It’s not just the healthcare system that’s broken. It’s everything, including media and our communication tools. And it’s hard not to think that this is all intentional. The less we know, the less we can do to respond. Sometimes, you have to go outside and see what’s happening for yourself.

Because I did walk through the crowd, I can tell you that Sanders’ message resonates across generations. The crowd is young and old everything in between. There are boomers wearing tie-dye t-shirts and at least one, much younger person wearing a big green Luigi cap. When Joan Baez sings “Imagine,” the crowd joins her. It sounds like everyone knows the words to the John Lennon song. When Neil Young drops shouts of “Take America back!” into “Rockin’ in the Free World,” it turns into a call-and-response with the audience.

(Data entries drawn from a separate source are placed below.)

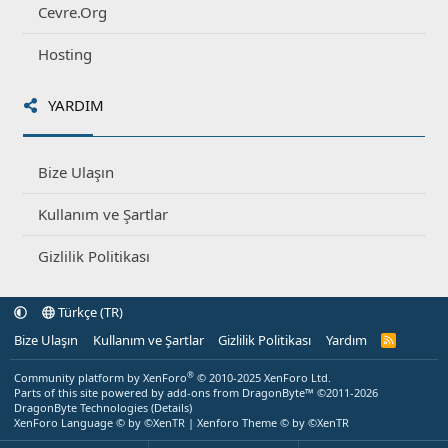
Cevre.Org
Hosting
YARDIM
Bize Ulaşın
Kullanım ve Şartlar
Gizlilik Politikası
Türkçe (TR)
Bize Ulaşın
Kullanım ve Şartlar
Gizlilik Politikası
Yardım
R
S
S
®
Community platform by XenForo
© 2010-2025 XenForo Ltd.
Parts of this site powered by
add-ons from DragonByte™
©2011-2026
DragonByte Technologies
(
Details
)
XenForo Language © by ©XenTR
|
Xenforo Theme
© by ©XenTR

Online, we’re divided by generational timelines, but, in person, we have more in common than we might think. That Sanders and Ocasio-Cortez have been fighting oligarchy together should be proof of that.
I said that this rally wasn’t all that different from a music festival, but there is one key distinction, aside from the cost of attendance. Concerts, particularly superstar-studded mega music festivals, are about the spectacle on the stage. Even DJs have had to change the way they perform and promote to keep all eyes on them. Here, it’s about the people, not just those of us in the audience at Grand Park, but everyone who will watch the videos after the fact. Sanders and Ocasio-Cortez are just the ones with the ability to express what we’re all feeling, which, by the way, is literally their job as elected officials.
Ocasio-Cortez references the recent incident where ICE tried and failed to enter LAUSD schools. “It will never be just institutions and officials alone that uphold our democracy. It will always be the people, the masses, who refuse to comply with authoritarian regimes, who are the last and strongest defense of our country and our freedom,” she says.
Later, when Sanders takes to the stage, the crowd began chanting “Bernie.”
“No, it’s not Bernie,” he responds, “it is you.”
There were some good digs at Trump in his speech, but, really Sanders was talking about something much bigger. The problem in the U.S. isn’t just Trump, he’s little more than the snake oil salesman willing to do the job. Sanders reminds us of the Gettysburg Address, specifically, the part of Abraham Lincoln’s speech about government of, by and for the people.
“That is precisely we are here today, to make sure that government of, by and for the people does not perish,” he says, “and that we do not become a government of the billionaire class, by the billionaire class and for the billionaire class.”